Sonntag, 2. Mai 1915

 

Bonner Bücher- und Lesehalle. Die Benutzung der Bonner Bücher- und Lesehalle war in den letzten Monaten wieder eine erfreulich rege. Besonders nimmt die Zahl der militärischen Besucher ständig zu, fast jeden Tag finden sich neue „feldgraue“ Leser ein, die hier Zerstreuung und Belehrung suchen. In den letzten Tagen ist ein Neudruck des Kataloges der Bücherei herausgegeben worden, er weist gegenüber der letzten Ausgabe wieder eine stattliche Anzahl von neuen und neuesten Erscheinungen des Büchermarktes auf. Eine besonders wertvolle Bereicherung erfuhr die Bücherei der Lesehalle vor kurzem von seiten des Herrn Oberbürgermeisters Spiritus, der ihr die große zehnbändige Ausgabe der Werke Friedrichs des Großen mit den Illustrationen von Adolf Menzel als Geschenk überwies.

(Bonner Zeitung, Rubrik „Aus den Städtischen Nachrichten")

 

Anzeige im General-Anzeiger vom 2. Mai 1915Das Schöffengericht verurteilte gestern einen Bäcker aus Godesberg, der dem Brot keinen Kartoffelmehlzusatz gegeben hatte, zu 120 Mark Geldstrafe.

Wegen Körperverletzung hatte sich gestern ein jugendlicher Fabrikarbeiter aus Mehlem vor der Strafkammer zu verantworten. Er hatte einen Mitarbeiter tagsüber während der Arbeit gehänselt und ihm abends auf der Straße mit einem Messer einen Stich versetzt.

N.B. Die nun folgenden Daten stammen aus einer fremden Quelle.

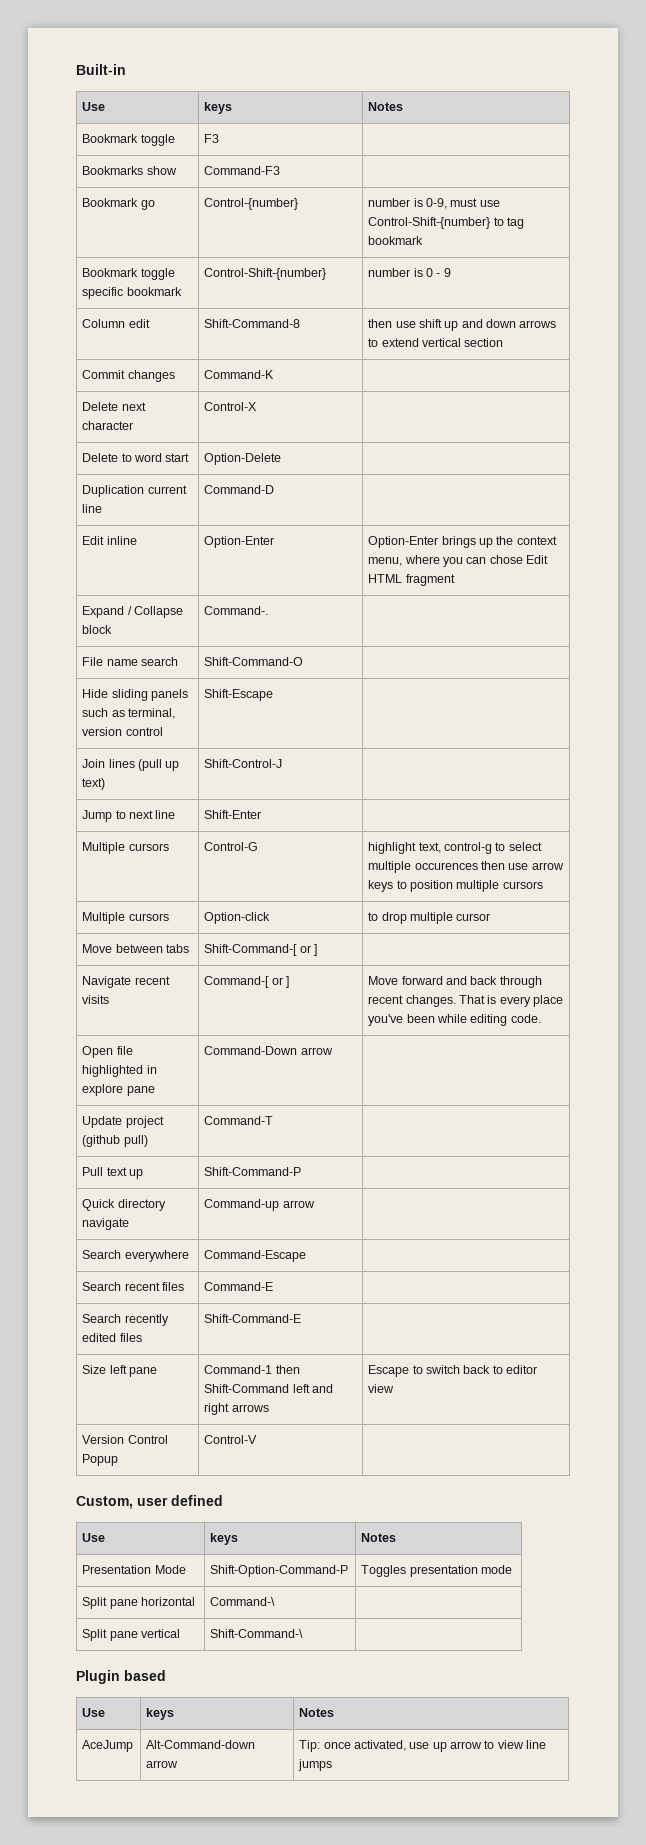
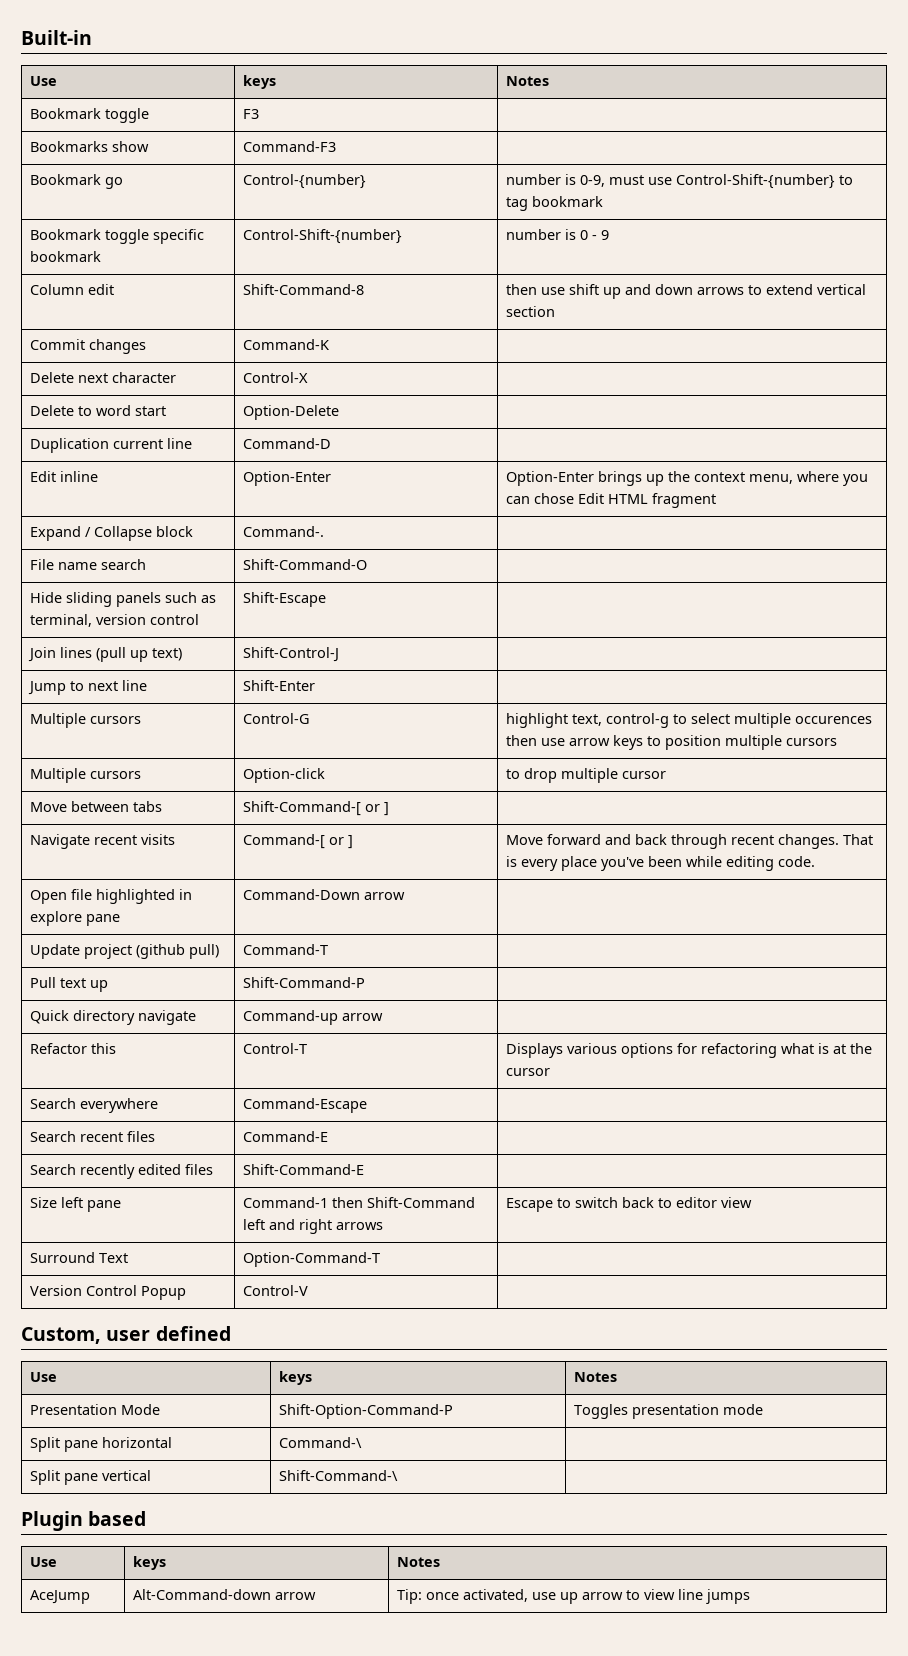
(315, 1204) none -> [30,1043,117,1054] [243,1043,308,1054] [506,1043,873,1058] [506,1068,551,1076] // Refactor this | Control-T | Displays various options for refactoring what is at the cursor
(395, 1388) none -> [30,1252,129,1263] [243,1252,381,1267] // Surround Text | Option-Command-T |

Die Strafkammer verurteilte den Angeklagten gestern mit Rücksicht auf sein jugendliches Alter zu einer Gefängnisstrafe von nur sechs Monaten. Der jugendliche Verurteilte erhält einstweilen Strafaufschub und der Vorsitzende stellte ihm in Aussicht daß er bei dauernd guter Führung begnadigt werden könnte.

(Bonner General-Anzeiger, Rubrik „Aus Bonn“)

Godesberg, 1. Mai. Das übliche Maiansingen auf dem Godesberg wurde in der verflossenen Nacht nur von dem Männergesangsverein Cäcilia ausgeführt. Es war dies das 75. Mal, daß der Verein den Mai vom Godesberg aus begrüßt hat. Von der sonst üblichen Festfeier hatte man in Anbetracht der ernsten Zeitlage abgesehen. Mit dem Schlage Zwölf fanden sich nach altem Brauch auch wiederum studentische Korporationen aus Bonn mit ihren Lampions auf dem Berge ein. Nach der üblichen Maipauke stieg das ewig junge Lied von Lyra „Der Mai ist gekommen“. Die schlichte eigenartige Feier fand ihren Ausklang in dem Wunsche daß mit dem Wonnemonat auch bald die Segnung eines ehrenvollen Friedens für unser Vaterland einkehren möchte.

(Bonner General-Anzeiger, Rubrik „Von Nah und fern“)

 

Einen Selbstmordversuch verübte gestern abend in der Gronau ein etwa 21 Jahre altes Mädchen der Koblenzerstraße. Sie brachte sich einen Brustschuß bei und wurde zum Krankenhaus gebracht.